A committee of past Brooks Award winners reviewed testimonials about Gathagan before naming her as the 18th faculty member to receive the prestigious teaching accolade, which comes with a $7,500 honorarium to enhance the recipient’s teaching initiatives. Gathagan was formally recognized with other university honorees at a pre-2025 Commencement dinner on May 15.
Over two semesters, the committee evaluated Gathagan’s interactions with students, her unique and creative teaching approaches, her dedication to reaching out to students beyond the classroom and her overall ability to engage them in spirited, exciting and memorable learning experiences.
Committee member Lin Lin, a professor of childhood/early childhood education and past Brooks Award recipient, noted in classroom observation how Gathagan’s students worked collaboratively in small teams to turn in one handout at the end of a session, taking turns on notetaking and with everyone participating in discussion equally.
“She encouraged students to ask questions that trace how analysis of each source follows,” Lin said, describing Gathagan’s practice of analyzing different sources and explaining to the class how the time of the published source impacts the analysis. “For example, a source published in the ’70s, or a source published in the ’80s or 2025 might hold a clue to the way the topic is explored in time.”
Gathagan’s assigned readings are chosen with great forethought.
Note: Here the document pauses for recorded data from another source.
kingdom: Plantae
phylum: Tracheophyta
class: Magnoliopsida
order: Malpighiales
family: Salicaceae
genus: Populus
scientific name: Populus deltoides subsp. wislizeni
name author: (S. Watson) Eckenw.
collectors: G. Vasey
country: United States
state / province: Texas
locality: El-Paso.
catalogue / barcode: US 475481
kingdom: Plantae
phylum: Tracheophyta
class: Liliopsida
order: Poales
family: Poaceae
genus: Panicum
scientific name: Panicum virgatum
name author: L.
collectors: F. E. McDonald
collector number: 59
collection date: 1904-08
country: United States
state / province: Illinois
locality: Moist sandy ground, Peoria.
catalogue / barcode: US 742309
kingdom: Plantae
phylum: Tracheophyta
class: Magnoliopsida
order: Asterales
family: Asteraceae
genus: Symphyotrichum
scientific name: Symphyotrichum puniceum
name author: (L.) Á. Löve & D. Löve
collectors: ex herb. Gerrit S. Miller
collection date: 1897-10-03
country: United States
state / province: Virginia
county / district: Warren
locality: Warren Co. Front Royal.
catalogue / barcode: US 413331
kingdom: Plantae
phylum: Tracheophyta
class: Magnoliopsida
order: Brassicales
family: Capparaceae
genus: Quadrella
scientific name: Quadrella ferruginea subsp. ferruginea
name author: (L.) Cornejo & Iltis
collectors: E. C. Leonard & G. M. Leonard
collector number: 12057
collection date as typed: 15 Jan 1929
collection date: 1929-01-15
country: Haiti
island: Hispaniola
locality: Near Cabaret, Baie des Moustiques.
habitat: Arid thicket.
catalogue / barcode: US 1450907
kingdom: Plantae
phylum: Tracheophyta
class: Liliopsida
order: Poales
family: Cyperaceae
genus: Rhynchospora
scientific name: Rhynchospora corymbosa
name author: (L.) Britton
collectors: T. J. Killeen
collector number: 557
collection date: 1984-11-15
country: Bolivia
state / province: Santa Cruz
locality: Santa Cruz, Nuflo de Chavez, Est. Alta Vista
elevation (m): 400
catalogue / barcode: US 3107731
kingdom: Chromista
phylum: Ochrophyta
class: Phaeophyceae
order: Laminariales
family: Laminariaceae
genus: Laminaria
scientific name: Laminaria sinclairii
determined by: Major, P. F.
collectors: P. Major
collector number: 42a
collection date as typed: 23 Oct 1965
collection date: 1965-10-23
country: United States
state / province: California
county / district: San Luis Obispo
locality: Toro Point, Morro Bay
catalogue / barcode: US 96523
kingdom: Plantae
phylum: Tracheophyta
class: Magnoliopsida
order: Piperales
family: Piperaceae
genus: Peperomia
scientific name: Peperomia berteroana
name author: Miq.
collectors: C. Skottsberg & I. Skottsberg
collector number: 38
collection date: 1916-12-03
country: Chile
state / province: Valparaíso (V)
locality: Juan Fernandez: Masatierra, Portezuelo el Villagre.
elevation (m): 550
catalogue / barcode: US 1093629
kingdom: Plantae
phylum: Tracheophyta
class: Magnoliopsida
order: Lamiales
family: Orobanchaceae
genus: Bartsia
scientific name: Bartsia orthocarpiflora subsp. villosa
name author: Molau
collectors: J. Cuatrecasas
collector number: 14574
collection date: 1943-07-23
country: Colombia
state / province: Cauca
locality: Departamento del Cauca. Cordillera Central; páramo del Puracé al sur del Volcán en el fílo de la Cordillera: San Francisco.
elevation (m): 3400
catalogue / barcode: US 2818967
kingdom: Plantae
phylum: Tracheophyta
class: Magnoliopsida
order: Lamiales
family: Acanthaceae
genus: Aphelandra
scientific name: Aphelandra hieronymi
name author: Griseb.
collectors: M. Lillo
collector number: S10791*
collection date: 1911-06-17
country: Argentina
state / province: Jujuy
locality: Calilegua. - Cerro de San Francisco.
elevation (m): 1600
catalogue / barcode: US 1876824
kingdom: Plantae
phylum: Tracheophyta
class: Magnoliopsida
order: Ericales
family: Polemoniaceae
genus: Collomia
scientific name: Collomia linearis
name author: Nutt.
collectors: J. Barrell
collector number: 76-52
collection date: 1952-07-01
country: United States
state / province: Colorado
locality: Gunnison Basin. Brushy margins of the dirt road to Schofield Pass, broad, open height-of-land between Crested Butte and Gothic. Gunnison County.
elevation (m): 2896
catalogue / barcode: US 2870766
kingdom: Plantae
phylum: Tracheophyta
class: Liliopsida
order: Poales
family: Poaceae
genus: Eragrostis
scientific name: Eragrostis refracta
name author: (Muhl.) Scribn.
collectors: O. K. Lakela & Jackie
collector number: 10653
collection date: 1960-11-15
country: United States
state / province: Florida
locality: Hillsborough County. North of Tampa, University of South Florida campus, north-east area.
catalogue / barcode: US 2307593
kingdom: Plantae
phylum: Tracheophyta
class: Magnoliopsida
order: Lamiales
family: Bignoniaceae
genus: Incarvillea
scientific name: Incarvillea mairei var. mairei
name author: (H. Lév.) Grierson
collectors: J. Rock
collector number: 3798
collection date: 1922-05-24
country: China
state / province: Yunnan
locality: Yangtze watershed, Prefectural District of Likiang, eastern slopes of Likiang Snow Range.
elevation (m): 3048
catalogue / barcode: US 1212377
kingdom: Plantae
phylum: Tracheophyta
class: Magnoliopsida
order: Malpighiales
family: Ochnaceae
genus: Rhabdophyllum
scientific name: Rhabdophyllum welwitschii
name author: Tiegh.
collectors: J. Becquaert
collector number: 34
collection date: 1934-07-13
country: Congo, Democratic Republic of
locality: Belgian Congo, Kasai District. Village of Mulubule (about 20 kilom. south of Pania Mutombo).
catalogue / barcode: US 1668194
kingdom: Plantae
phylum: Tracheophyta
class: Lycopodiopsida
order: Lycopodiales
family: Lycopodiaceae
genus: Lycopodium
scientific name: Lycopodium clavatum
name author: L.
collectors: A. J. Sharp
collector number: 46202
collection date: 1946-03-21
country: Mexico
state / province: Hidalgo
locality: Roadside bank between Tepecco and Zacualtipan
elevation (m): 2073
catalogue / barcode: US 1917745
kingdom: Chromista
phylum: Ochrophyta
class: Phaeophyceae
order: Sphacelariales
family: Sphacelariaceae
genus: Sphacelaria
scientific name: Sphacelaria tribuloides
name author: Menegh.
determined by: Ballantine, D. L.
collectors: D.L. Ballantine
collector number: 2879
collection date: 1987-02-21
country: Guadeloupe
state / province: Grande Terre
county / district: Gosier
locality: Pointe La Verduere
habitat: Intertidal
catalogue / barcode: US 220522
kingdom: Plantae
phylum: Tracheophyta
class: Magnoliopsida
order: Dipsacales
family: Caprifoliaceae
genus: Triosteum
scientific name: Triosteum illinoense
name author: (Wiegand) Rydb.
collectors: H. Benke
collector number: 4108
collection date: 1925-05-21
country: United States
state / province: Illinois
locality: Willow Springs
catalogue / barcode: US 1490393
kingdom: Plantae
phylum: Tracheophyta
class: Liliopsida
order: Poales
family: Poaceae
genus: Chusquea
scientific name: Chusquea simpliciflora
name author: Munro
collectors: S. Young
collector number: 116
Aware that the articles can be very hard for non-historians to grasp, she’s not grading on reading comprehension.
“The content of my courses is grounded in unfamiliar times and places,” Gathagan said. “Even the geography of what I teach is a mystery to most of my students. Thus, much of my class is spent familiarizing them with the medieval world and helping them to absorb and eventually analyze it.”
Therefore, she makes strategic and sparing use of “high stakes” graded, evaluative measures. Instead, collaborative learning shapes her students’ thinking.
“It gives my students a picture of the current debate in a particular field,” Gathagan said. “That field could be medieval arms and armor, or medieval women’s power in an abbatial or monastic context, or women’s power in military endeavors. … This shows them how historians are discussing sources, what arguments they are bringing to bear, when they are looking at these topics.”
The Brooks Award was endowed through the generosity of the late Rozanne Marie Brooks, a SUNY Distinguished Teaching Professor and SUNY Cortland professor emerita of sociology and anthropology, and her former students, friends and colleagues. A SUNY Cortland faculty member for 36 years, Brooks died in 1997. The first award was presented in spring 1998, with 17 more honorees since then.

Gathagan will use her Brooks Award stipend to pursue the scholarship at the heart of her transformational teaching. The money will offset the cost for her to visit European archives containing rare and very closely held primary documents. There, she can see, read, transcribe, and translate from French or Latin, these original documents. The money also will enable her to engage in presentations and discussions at professional conferences.
“It’s a crucial step to have peer review of your work at a conference, where there is a large audience of people from all over the world who are specialists in what you do, and who can hear you talk about your research and respond,” Gathagan said.